More commonly, the labral tear is seen in conjunction with other insults. Harris et al.  noted that chondral wear and labral tears in the hip often occur in the same location. Although there are no definitive studies demonstrating that labral tears result in hip arthritis, there are several basic science studies [16, 27] demonstrating that labral tears lead to increased strain within the articular cartilage. In theory, this could lead to degeneration of the joint and resulting arthritis, but further studies are necessary to demonstrate a true causative relationship.

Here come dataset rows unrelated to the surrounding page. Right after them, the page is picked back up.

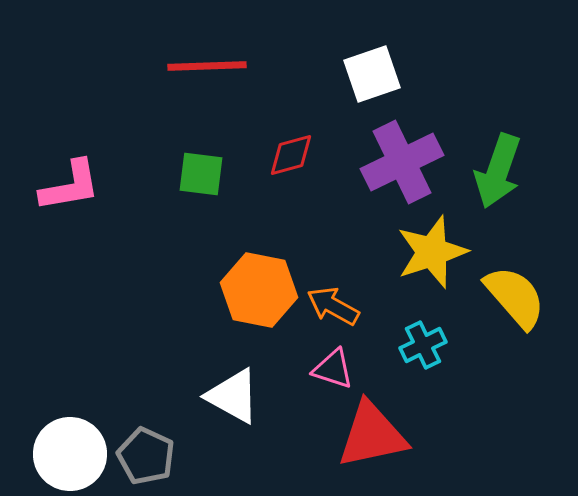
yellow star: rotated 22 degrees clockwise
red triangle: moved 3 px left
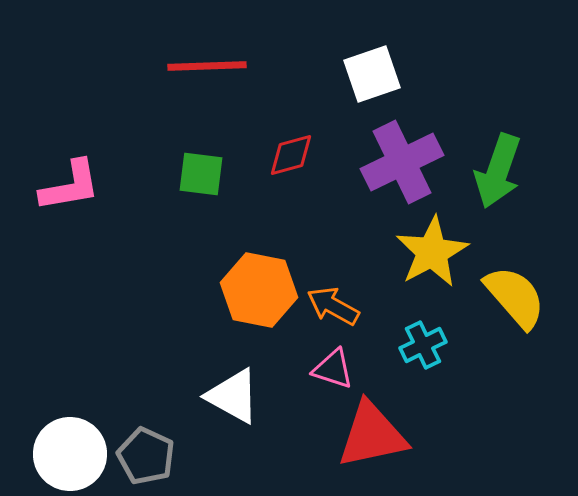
yellow star: rotated 10 degrees counterclockwise
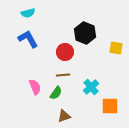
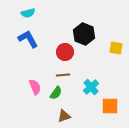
black hexagon: moved 1 px left, 1 px down
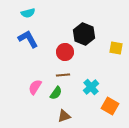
pink semicircle: rotated 126 degrees counterclockwise
orange square: rotated 30 degrees clockwise
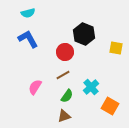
brown line: rotated 24 degrees counterclockwise
green semicircle: moved 11 px right, 3 px down
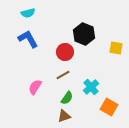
green semicircle: moved 2 px down
orange square: moved 1 px left, 1 px down
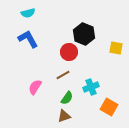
red circle: moved 4 px right
cyan cross: rotated 21 degrees clockwise
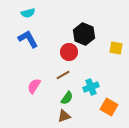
pink semicircle: moved 1 px left, 1 px up
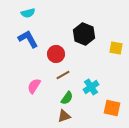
red circle: moved 13 px left, 2 px down
cyan cross: rotated 14 degrees counterclockwise
orange square: moved 3 px right, 1 px down; rotated 18 degrees counterclockwise
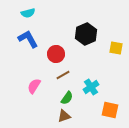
black hexagon: moved 2 px right; rotated 15 degrees clockwise
orange square: moved 2 px left, 2 px down
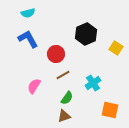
yellow square: rotated 24 degrees clockwise
cyan cross: moved 2 px right, 4 px up
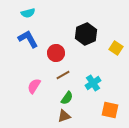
red circle: moved 1 px up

Labral tears may also lead to micro-instability within the hip. Crawford et al.  demonstrated that a labral tear decreased the force required to distract the hip by 60%. The micro-instability resulting from a labral tear may cause the other stabilizing structures around the hip, specifically the surrounding musculature, to overcompensate, resulting in injuries.
Though a relative rarity, young dancers are at risk for stress reaction and stress fracture of the femoral neck . These injuries occur when the bone is subjected to repeated abnormal stresses, and the risk is increased in females with amenorrhea . Thus, young dancers engaging in intensive dance training, who may also have altered eating habits and poor nutrition, are at particular risk.